From the first mention of Hagar, the Egyptian maidservant, through our lives in Egypt and even when the Jews regretted having left, Egypt embodies the comfort and safety of a relationship with the natural world.
Egypt is everything that people think they want from life. It is rich and abundant, predictable, and safe. Embodied by Hagar, Egypt is fertile and undemanding. It is the land where nature rules, where all mankind has to do to survive and thrive is to live in harmony with the natural cycles. In an uncertain world, it is nice to have the choice of an easy existence. Even as slaves, it is clear that the option of staying in Egypt was very attractive to many Jews.
And so it remains today. Offered the choice between a difficult and demanding life with Hashem, looking upward for an uncertain and unpredictable sustenance, compared to a life with nature, in which we can live the Good Life and build storehouses for all of our wealth, it is no surprise that Jews choose to be frei, non-religious.
And so Pesach is not just retelling and reliving the founding of the Jewish people. It is also a reminder that we, too, face the ongoing choice in our lives: do we, as individuals and as a nation, accept the statistically inevitable, the Laws of Nature, or do we purge ourselves of the inevitable, of chometz, and seek a relationship with G-d? Pesach is not just about history: it is about NOW.
G-d tells us this, in plain language: “I am Hashem who sanctifies you, who takes you out of the land of Egypt to be a G-d unto you.” (Lev: 22:32) The present tense is explicit!
And G-d tells us, “you shall not contaminate yourselves through any teeming thing that creeps on the earth. For I am Hashem who elevates you from the land of Egypt to be a G-d unto you.” It is no coincidence that the Jews, in the beginning of Exodus, are described with precisely the same word (shin-resh-tzadik): we, too, teemed on the ground!
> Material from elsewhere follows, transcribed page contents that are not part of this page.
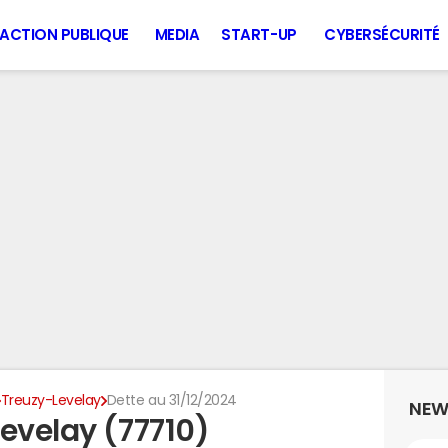
ACTION PUBLIQUE
MEDIA
START-UP
CYBERSÉCURITÉ
Treuzy-Levelay
Dette au 31/12/2024
NEW
evelay (77710)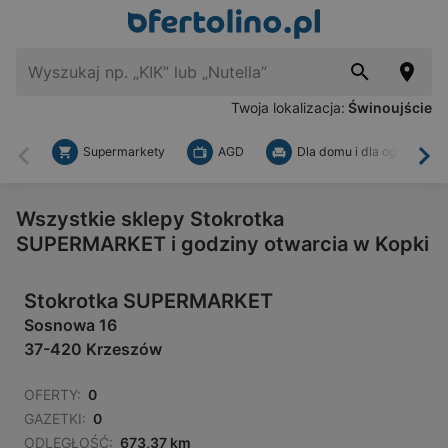
Twoja lokalizacja:
Świnoujście
Supermarkety
AGD
Dla domu i dla ogrodu
Wstecz
Dal
Wszystkie sklepy Stokrotka
SUPERMARKET i godziny otwarcia w Kopki
Stokrotka SUPERMARKET
Sosnowa 16
37-420 Krzeszów
OFERTY:
0
GAZETKI:
0
ODLEGŁOŚĆ:
673,37 km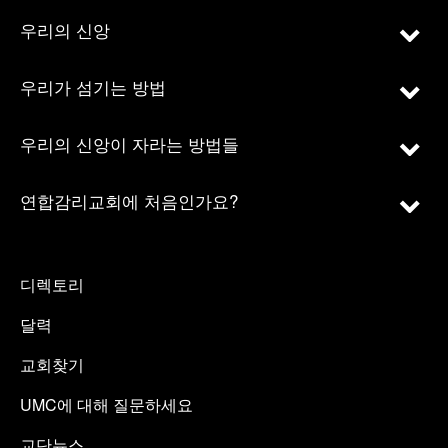
우리의 신앙
우리가 섬기는 방법
우리의 신앙이 자라는 방법들
연합감리교회에 처음인가요?
디렉토리
달력
교회찾기
UMC에 대해 질문하세요
교단뉴스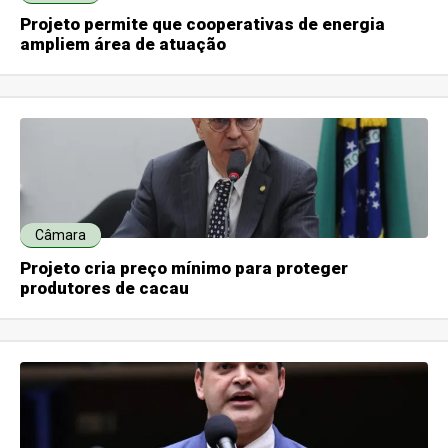
Projeto permite que cooperativas de energia
ampliem área de atuação
Câmara
Projeto cria preço mínimo para proteger
produtores de cacau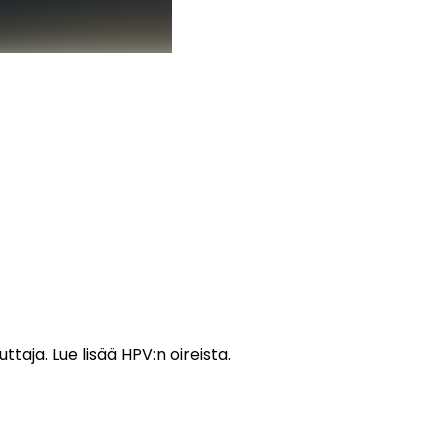
aja. Lue lisää HPV:n oireista.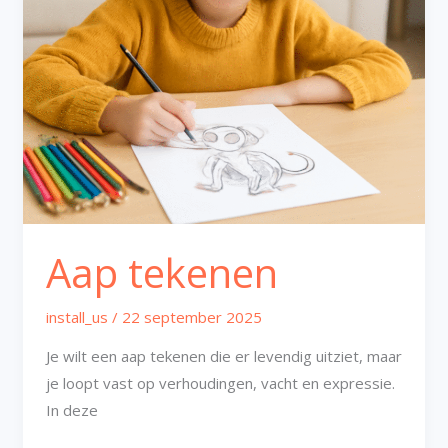
Aap tekenen
install_us
/
22 september 2025
Je wilt een aap tekenen die er levendig uitziet, maar
je loopt vast op verhoudingen, vacht en expressie.
In deze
And so, too, today. We can be One with the earth, if we want to. But G-d is telling us that not only did he take us out of the physical land of Egypt, but he continues to be available to all Jews, even today, to help lift us off the ground, and looking toward the heavens, to choose a challenging and ultimately spiritually rewarding relationship with G-d instead of the easy, comfortable choices offered to us by staying close to the ground.